As usual on this date, I’ve spent some time thinking — maybe a bit harder than usual — about my favorite L-word. And as usual I realized something. Don’t expect a revelation. What you are about to read is as trivial as it gets when it comes to statements about life. What makes it special for me is that now I understand it deeper than I ever have. A warning: don’t read this if you’re easily depressed. I mean it. Just stop reading right here.

Do you ever get this feeling of moments being wasted as your life passes by? It passes right in front of your eyes, in all its glory and complexity — and you can’t help, but feel that these seconds are being thrown away. You can feel your body getting older with every passing moment, you can sense opportunities being ignored, risks not taken, life not lived. There are life experts around you telling you that life is too precious to be wasted, encouraging you to live it, screaming at you about planning it, establishing bold goals, going after them with everything you’ve got, taking charge, blah, blah, blah. But what do they know? They are people just like you, and their clock is ticking just as steadily. All you know is that you have a limited number of moments in this world and you’re just not using them right. And it sucks big time.

Records supplied
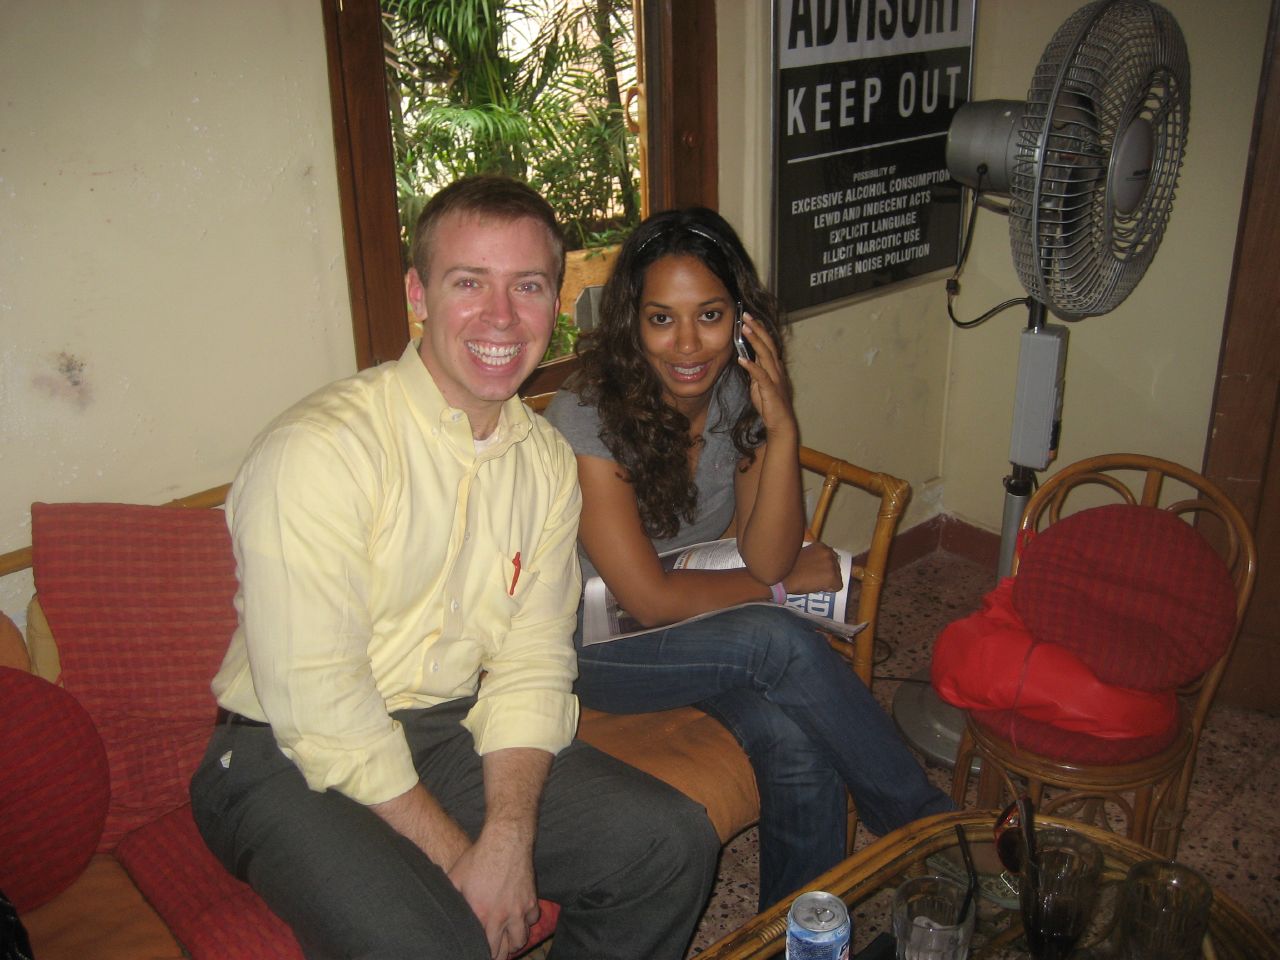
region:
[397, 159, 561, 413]
a caucasian male smiling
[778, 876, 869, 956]
a canned drink on a table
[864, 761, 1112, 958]
glass tumblers with straws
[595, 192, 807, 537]
an african american lady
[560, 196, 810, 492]
a female holding her mobile phone next to her ear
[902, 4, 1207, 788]
an electric fan on the floor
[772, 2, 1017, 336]
a poster hanging on the wall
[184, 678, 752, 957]
Man wearing pants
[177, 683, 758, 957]
Man is wearing pants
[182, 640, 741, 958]
Man wearing gray pants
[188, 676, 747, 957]
Man is wearing gray pants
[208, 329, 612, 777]
Man wearing a yellow shirt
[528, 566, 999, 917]
Woman is wearing blue jeans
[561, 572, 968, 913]
Woman wearing blue jeans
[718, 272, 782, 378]
Woman holding a cell phone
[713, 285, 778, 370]
Woman is holding a cell phone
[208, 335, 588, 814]
Man's yellow button up shirt with a red pen in the pocket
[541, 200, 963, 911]
Dark skinned woman with a cell phone up to her ear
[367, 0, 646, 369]
Tropical greenery outside a window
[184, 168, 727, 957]
Fair skinned man smiling really big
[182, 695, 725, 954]
Grey colored man's dress pants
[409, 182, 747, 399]
Two faces are smiling.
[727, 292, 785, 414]
A hand is holding a cell phone.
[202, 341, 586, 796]
A man is wearing a yellow shirt.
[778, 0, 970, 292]
A black and white sign has a warning on it.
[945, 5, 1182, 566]
A silver fan is on a stand.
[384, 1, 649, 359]
Green leaves are in the window.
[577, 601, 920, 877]
The legs are crossed and in blue pants.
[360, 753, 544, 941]
The man has his hands clasped.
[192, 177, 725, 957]
A person sitting down.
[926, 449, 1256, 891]
A chair that you sit in.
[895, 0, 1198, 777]
A fan used for cooling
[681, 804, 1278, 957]
A normal table.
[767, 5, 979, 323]
A picture in a frame.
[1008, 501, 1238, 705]
A cushion on a seat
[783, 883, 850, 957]
aluminum beverage can on the table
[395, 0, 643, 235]
palm fronds show through a window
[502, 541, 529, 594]
red pen hooked onto a pocket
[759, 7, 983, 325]
framed black and white "Keep Out" sign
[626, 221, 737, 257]
a plastic head band to hold back hair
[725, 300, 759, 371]
cell phone held up to left ear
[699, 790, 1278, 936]
glass top rattan coffee table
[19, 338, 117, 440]
dirty smudge on a pastel yellow wall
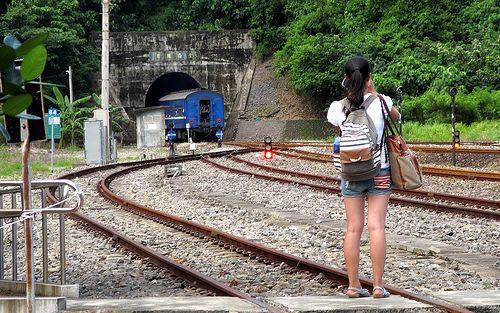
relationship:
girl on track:
[327, 57, 400, 295] [46, 140, 474, 312]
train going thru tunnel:
[157, 88, 226, 138] [146, 73, 201, 108]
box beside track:
[85, 119, 116, 165] [46, 140, 474, 312]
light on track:
[265, 137, 273, 158] [46, 140, 474, 312]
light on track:
[454, 130, 460, 149] [46, 140, 474, 312]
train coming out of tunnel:
[157, 88, 226, 138] [146, 73, 201, 108]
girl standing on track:
[327, 57, 400, 295] [46, 140, 474, 312]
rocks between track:
[1, 137, 347, 298] [46, 140, 474, 312]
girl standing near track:
[327, 57, 400, 295] [46, 140, 474, 312]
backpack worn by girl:
[334, 92, 380, 183] [327, 57, 400, 295]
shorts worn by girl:
[341, 166, 392, 196] [327, 57, 400, 295]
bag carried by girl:
[378, 93, 423, 190] [327, 57, 400, 295]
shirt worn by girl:
[327, 93, 393, 170] [327, 57, 400, 295]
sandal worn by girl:
[348, 286, 370, 297] [327, 57, 400, 295]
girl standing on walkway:
[327, 57, 400, 295] [66, 288, 499, 310]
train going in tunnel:
[157, 88, 226, 138] [146, 73, 201, 108]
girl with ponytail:
[327, 57, 400, 295] [343, 55, 369, 108]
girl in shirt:
[327, 57, 400, 295] [327, 93, 393, 170]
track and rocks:
[46, 140, 474, 312] [1, 137, 347, 298]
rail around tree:
[1, 179, 83, 282] [19, 67, 36, 310]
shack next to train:
[133, 105, 167, 150] [157, 88, 226, 138]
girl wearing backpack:
[327, 57, 400, 295] [334, 92, 380, 183]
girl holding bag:
[327, 57, 400, 295] [378, 93, 423, 190]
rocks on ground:
[1, 137, 347, 298] [0, 120, 499, 312]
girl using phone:
[327, 57, 400, 295] [342, 76, 349, 88]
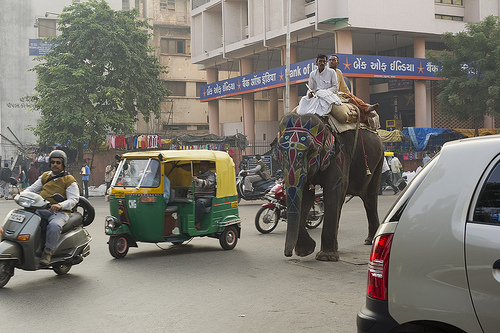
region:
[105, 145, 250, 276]
the taxi is yellow and green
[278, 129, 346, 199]
the elephant is colored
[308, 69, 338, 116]
the shirt is white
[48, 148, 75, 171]
the helmet is grey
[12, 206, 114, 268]
the bike is silver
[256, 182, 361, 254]
the bike is red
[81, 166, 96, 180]
the shirt is blue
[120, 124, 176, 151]
the clothes are being hanged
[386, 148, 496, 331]
the car is silver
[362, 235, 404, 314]
the taillights are red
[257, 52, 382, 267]
two people riding on an elephant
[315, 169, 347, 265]
the front leg of an elephant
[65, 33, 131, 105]
the leaves of a tree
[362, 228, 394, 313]
the taillight of a car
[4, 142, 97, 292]
a man riding a scooter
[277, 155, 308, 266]
the trunk of an elephant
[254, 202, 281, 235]
the wheel of a motorcycle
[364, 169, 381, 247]
the hind leg of an elephant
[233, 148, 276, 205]
a man riding on a scooter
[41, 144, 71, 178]
a man wearing a motorcycle helmet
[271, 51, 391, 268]
Elephant with painted head carrying two riders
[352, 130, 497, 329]
Pale car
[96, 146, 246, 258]
Tiny green and yellow vehicle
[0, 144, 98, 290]
A large man on a motorcycle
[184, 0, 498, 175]
Tall pale building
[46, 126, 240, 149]
Colorful clothing hung up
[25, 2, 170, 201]
A green tree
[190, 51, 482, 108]
Blue sign wrapping around the front of a building with white writing in non-English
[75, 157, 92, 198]
A man in a blue shirt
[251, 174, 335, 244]
Red motorcycle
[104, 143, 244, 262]
yellow and green small three wheel car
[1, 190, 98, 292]
gray colored gas powered street legal scooter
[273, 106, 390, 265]
elephant with fancy headdress on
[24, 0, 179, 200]
large tree in town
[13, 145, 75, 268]
man on scooter dressed in tan vest and white shirt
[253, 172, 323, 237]
red motorcycle located behind elephant on road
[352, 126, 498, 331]
back end of silver suv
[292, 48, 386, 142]
two men riding on elephant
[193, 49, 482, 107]
blue sign on building with white foreign writing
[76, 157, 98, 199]
man dressed in blue shirt standing along street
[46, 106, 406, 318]
a car on the street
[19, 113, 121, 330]
a motorcycle on the street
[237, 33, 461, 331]
an elephant on the raod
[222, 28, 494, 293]
an elephant on the street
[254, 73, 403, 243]
an elephant walking on the road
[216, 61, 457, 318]
an elephant walking on the street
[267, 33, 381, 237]
an elephant carrying people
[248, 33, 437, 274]
an elephant carrying two people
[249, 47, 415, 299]
people on an elephant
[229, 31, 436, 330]
two people on an elephant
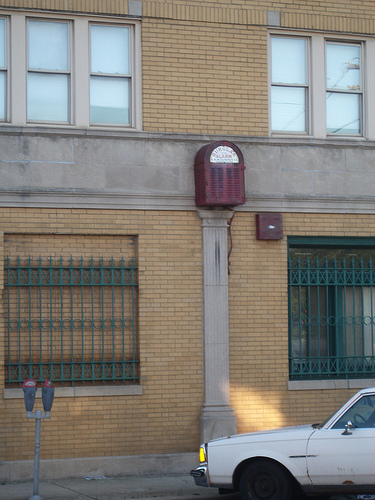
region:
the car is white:
[201, 374, 373, 477]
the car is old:
[203, 381, 373, 488]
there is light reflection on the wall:
[229, 384, 280, 424]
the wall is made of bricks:
[156, 348, 200, 442]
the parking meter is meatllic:
[15, 377, 55, 494]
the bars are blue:
[293, 300, 373, 376]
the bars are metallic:
[292, 300, 371, 378]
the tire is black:
[240, 464, 282, 499]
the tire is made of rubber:
[246, 464, 294, 497]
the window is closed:
[8, 265, 139, 386]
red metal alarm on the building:
[193, 132, 255, 210]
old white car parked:
[192, 369, 372, 497]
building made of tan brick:
[7, 209, 373, 465]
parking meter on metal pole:
[17, 368, 56, 497]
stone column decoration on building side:
[185, 206, 239, 449]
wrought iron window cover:
[291, 251, 368, 377]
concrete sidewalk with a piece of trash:
[7, 472, 191, 498]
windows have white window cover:
[269, 115, 362, 139]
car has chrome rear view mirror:
[341, 410, 368, 445]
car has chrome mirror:
[195, 440, 213, 496]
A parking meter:
[17, 368, 72, 499]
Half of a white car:
[172, 341, 373, 498]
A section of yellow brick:
[154, 251, 195, 404]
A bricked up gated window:
[4, 237, 143, 381]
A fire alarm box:
[250, 202, 291, 248]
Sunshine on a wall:
[212, 372, 291, 426]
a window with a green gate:
[278, 251, 373, 382]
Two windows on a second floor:
[241, 20, 373, 158]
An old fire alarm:
[182, 128, 253, 218]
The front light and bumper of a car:
[179, 433, 222, 489]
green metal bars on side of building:
[2, 258, 140, 380]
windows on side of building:
[0, 17, 141, 125]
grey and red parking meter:
[22, 376, 36, 415]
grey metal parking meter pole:
[27, 413, 46, 498]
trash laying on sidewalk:
[83, 458, 120, 487]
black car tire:
[234, 462, 296, 498]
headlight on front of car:
[193, 441, 209, 464]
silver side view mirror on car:
[341, 419, 357, 440]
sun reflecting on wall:
[210, 375, 285, 428]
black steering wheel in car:
[351, 409, 370, 430]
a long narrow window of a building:
[86, 20, 137, 127]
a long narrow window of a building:
[23, 13, 76, 127]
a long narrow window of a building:
[268, 31, 314, 137]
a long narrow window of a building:
[322, 31, 365, 139]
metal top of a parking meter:
[25, 378, 37, 411]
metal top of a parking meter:
[43, 379, 57, 410]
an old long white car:
[193, 384, 373, 494]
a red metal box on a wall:
[256, 210, 282, 239]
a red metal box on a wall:
[197, 138, 248, 206]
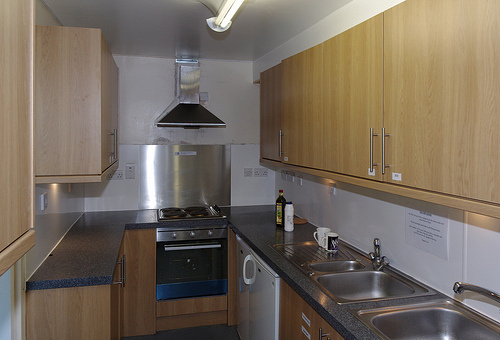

What you will do
[A] Retype the passage about wasted moments, everything from "As usual on" down to "reading right here.".
[B] Echo the entries, everything from the line that contains "[926, 449, 1256, 891]" down to the line that contains "[348, 286, 370, 297] [327, 57, 400, 295]", with both of those lines included. Leave the pictures out of your answer.

Results of the exercise
[A]
As usual on this date, I’ve spent some time thinking — maybe a bit harder than usual — about my favorite L-word. And as usual I realized something. Don’t expect a revelation. What you are about to read is as trivial as it gets when it comes to statements about life. What makes it special for me is that now I understand it deeper than I ever have. A warning: don’t read this if you’re easily depressed. I mean it. Just stop reading right here.

[B]
[926, 449, 1256, 891]
A chair that you sit in.
[895, 0, 1198, 777]
A fan used for cooling
[681, 804, 1278, 957]
A normal table.
[767, 5, 979, 323]
A picture in a frame.
[1008, 501, 1238, 705]
A cushion on a seat
[783, 883, 850, 957]
aluminum beverage can on the table
[395, 0, 643, 235]
palm fronds show through a window
[502, 541, 529, 594]
red pen hooked onto a pocket
[759, 7, 983, 325]
framed black and white "Keep Out" sign
[626, 221, 737, 257]
a plastic head band to hold back hair
[725, 300, 759, 371]
cell phone held up to left ear
[699, 790, 1278, 936]
glass top rattan coffee table
[19, 338, 117, 440]
dirty smudge on a pastel yellow wall
relationship:
girl on track:
[327, 57, 400, 295] [46, 140, 474, 312]
train going thru tunnel:
[157, 88, 226, 138] [146, 73, 201, 108]
box beside track:
[85, 119, 116, 165] [46, 140, 474, 312]
light on track:
[265, 137, 273, 158] [46, 140, 474, 312]
light on track:
[454, 130, 460, 149] [46, 140, 474, 312]
train coming out of tunnel:
[157, 88, 226, 138] [146, 73, 201, 108]
girl standing on track:
[327, 57, 400, 295] [46, 140, 474, 312]
rocks between track:
[1, 137, 347, 298] [46, 140, 474, 312]
girl standing near track:
[327, 57, 400, 295] [46, 140, 474, 312]
backpack worn by girl:
[334, 92, 380, 183] [327, 57, 400, 295]
shorts worn by girl:
[341, 166, 392, 196] [327, 57, 400, 295]
bag carried by girl:
[378, 93, 423, 190] [327, 57, 400, 295]
shirt worn by girl:
[327, 93, 393, 170] [327, 57, 400, 295]
sandal worn by girl:
[348, 286, 370, 297] [327, 57, 400, 295]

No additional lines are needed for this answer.